Un durcissement des critères de contrôle
Le décret, publié le 25 août 2026, modifie les conditions d'obtention et de maintien du label Qualiopi. Désormais, les organismes devront se soumettre à des audits plus rigoureux, avec une attention particulière portée à la qualité pédagogique et à l'insertion professionnelle des apprentis.
Les certificateurs devront également vérifier la réalité des moyens mis en œuvre par les centres de formation, notamment en matière de locaux, d'équipements et de qualification des formateurs. Les critères de satisfaction des apprentis et des employeurs seront aussi pris en compte de manière plus détaillée.
Des sanctions renforcées en cas de manquement
Les organismes qui ne respecteront pas les nouvelles exigences risquent une suspension ou un retrait du label, avec des conséquences directes sur leur activité : sans Qualiopi, ils ne pourront plus bénéficier des financements publics ou mutualisés, notamment ceux des opérateurs de compétences (OPCO).
Le décret prévoit également une procédure de contrôle renforcée, avec des délais de mise en conformité réduits. En cas de manquement grave, le retrait du label pourra être immédiat, sans possibilité de régularisation a posteriori.
Un impact direct sur les centres de formation et les apprentis
Cette réforme vise à améliorer la qualité des formations en apprentissage, un secteur en pleine expansion. Selon les chiffres du ministère du Travail, le nombre d'apprentis a augmenté de 20% en 2025, atteignant près de 900 000 contrats signés.

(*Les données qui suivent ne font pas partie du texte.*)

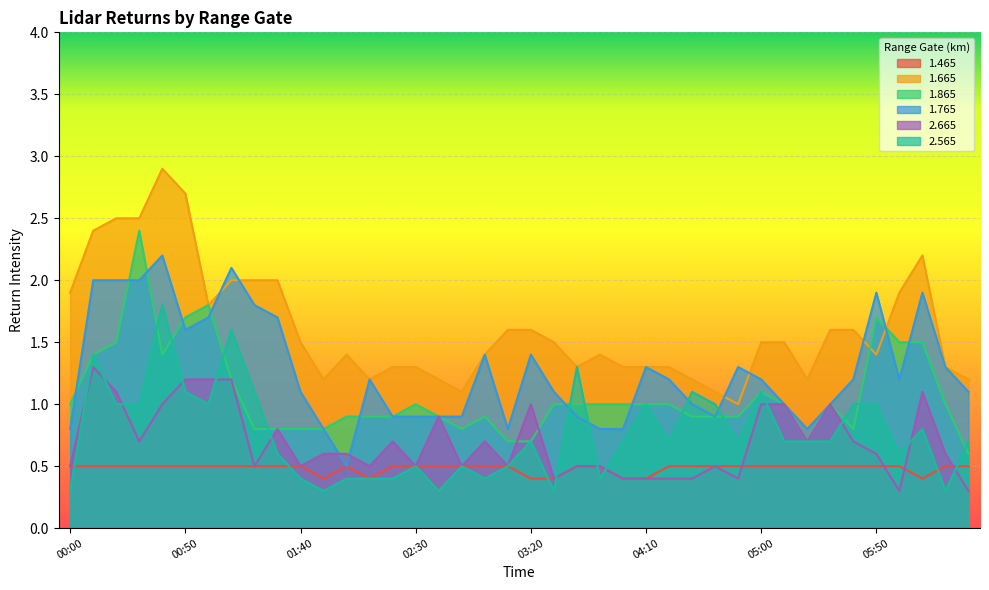

What is the minimum value for 1.865?

0.6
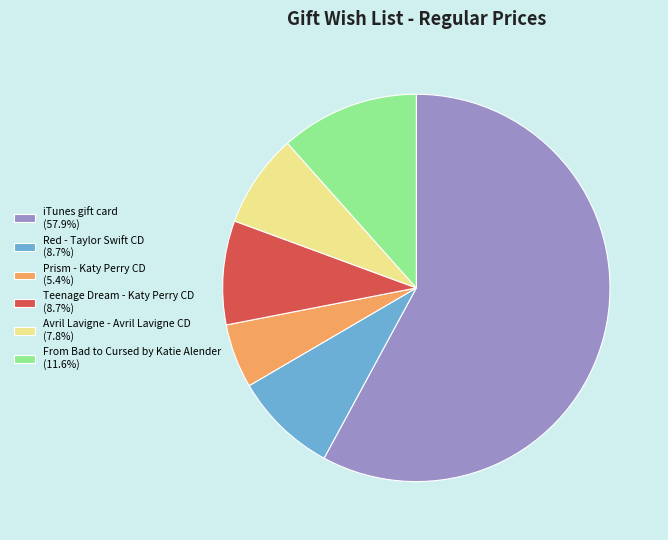

Do Prism - Katy Perry CD (5.4%) and From Bad to Cursed by Katie Alender (11.6%) together represent more than half of the pie?

No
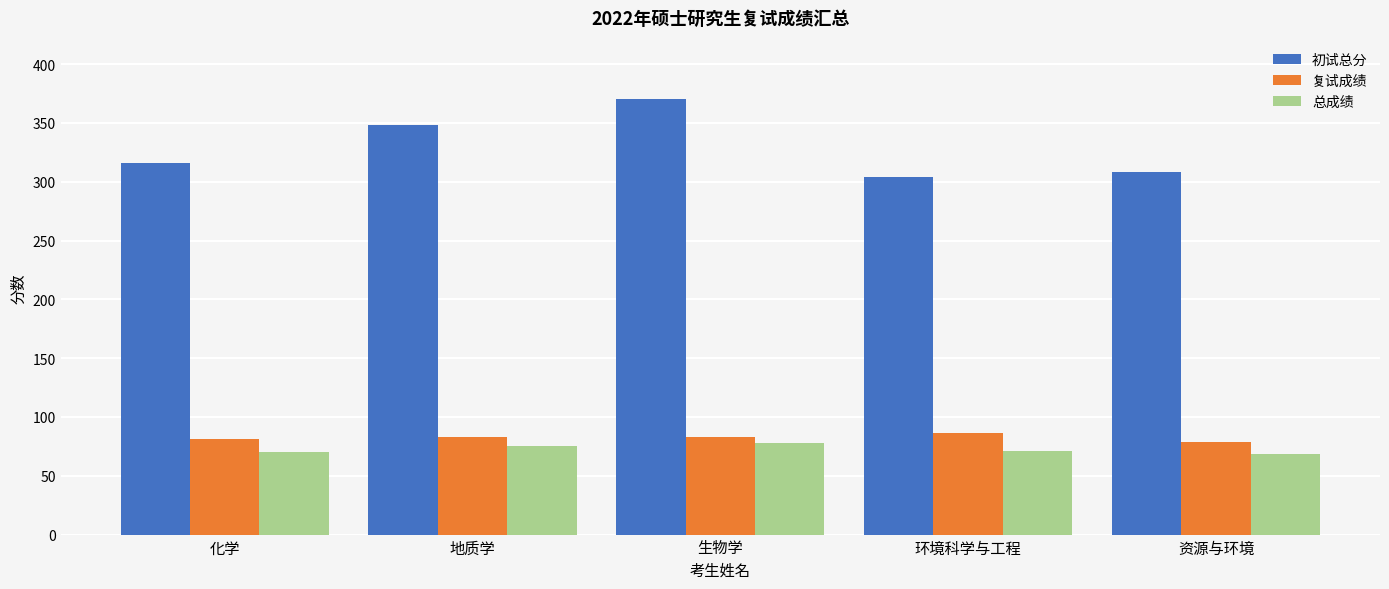

The value of 初试总分 at 资源与环境 is 308.0. True or false?

True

Les centres de formation devront donc adapter leurs pratiques et renforcer leurs procédures internes pour se conformer aux nouvelles règles. Les apprentis, eux, devraient bénéficier d'un meilleur accompagnement et d'une formation plus en phase avec les besoins des entreprises.
Le ministère du Travail précise que les organismes auront un délai de six mois pour se mettre en conformité après la publication du décret. Des sessions d'information et des guides pratiques seront mis à disposition pour aider les centres de formation à comprendre les nouvelles exigences.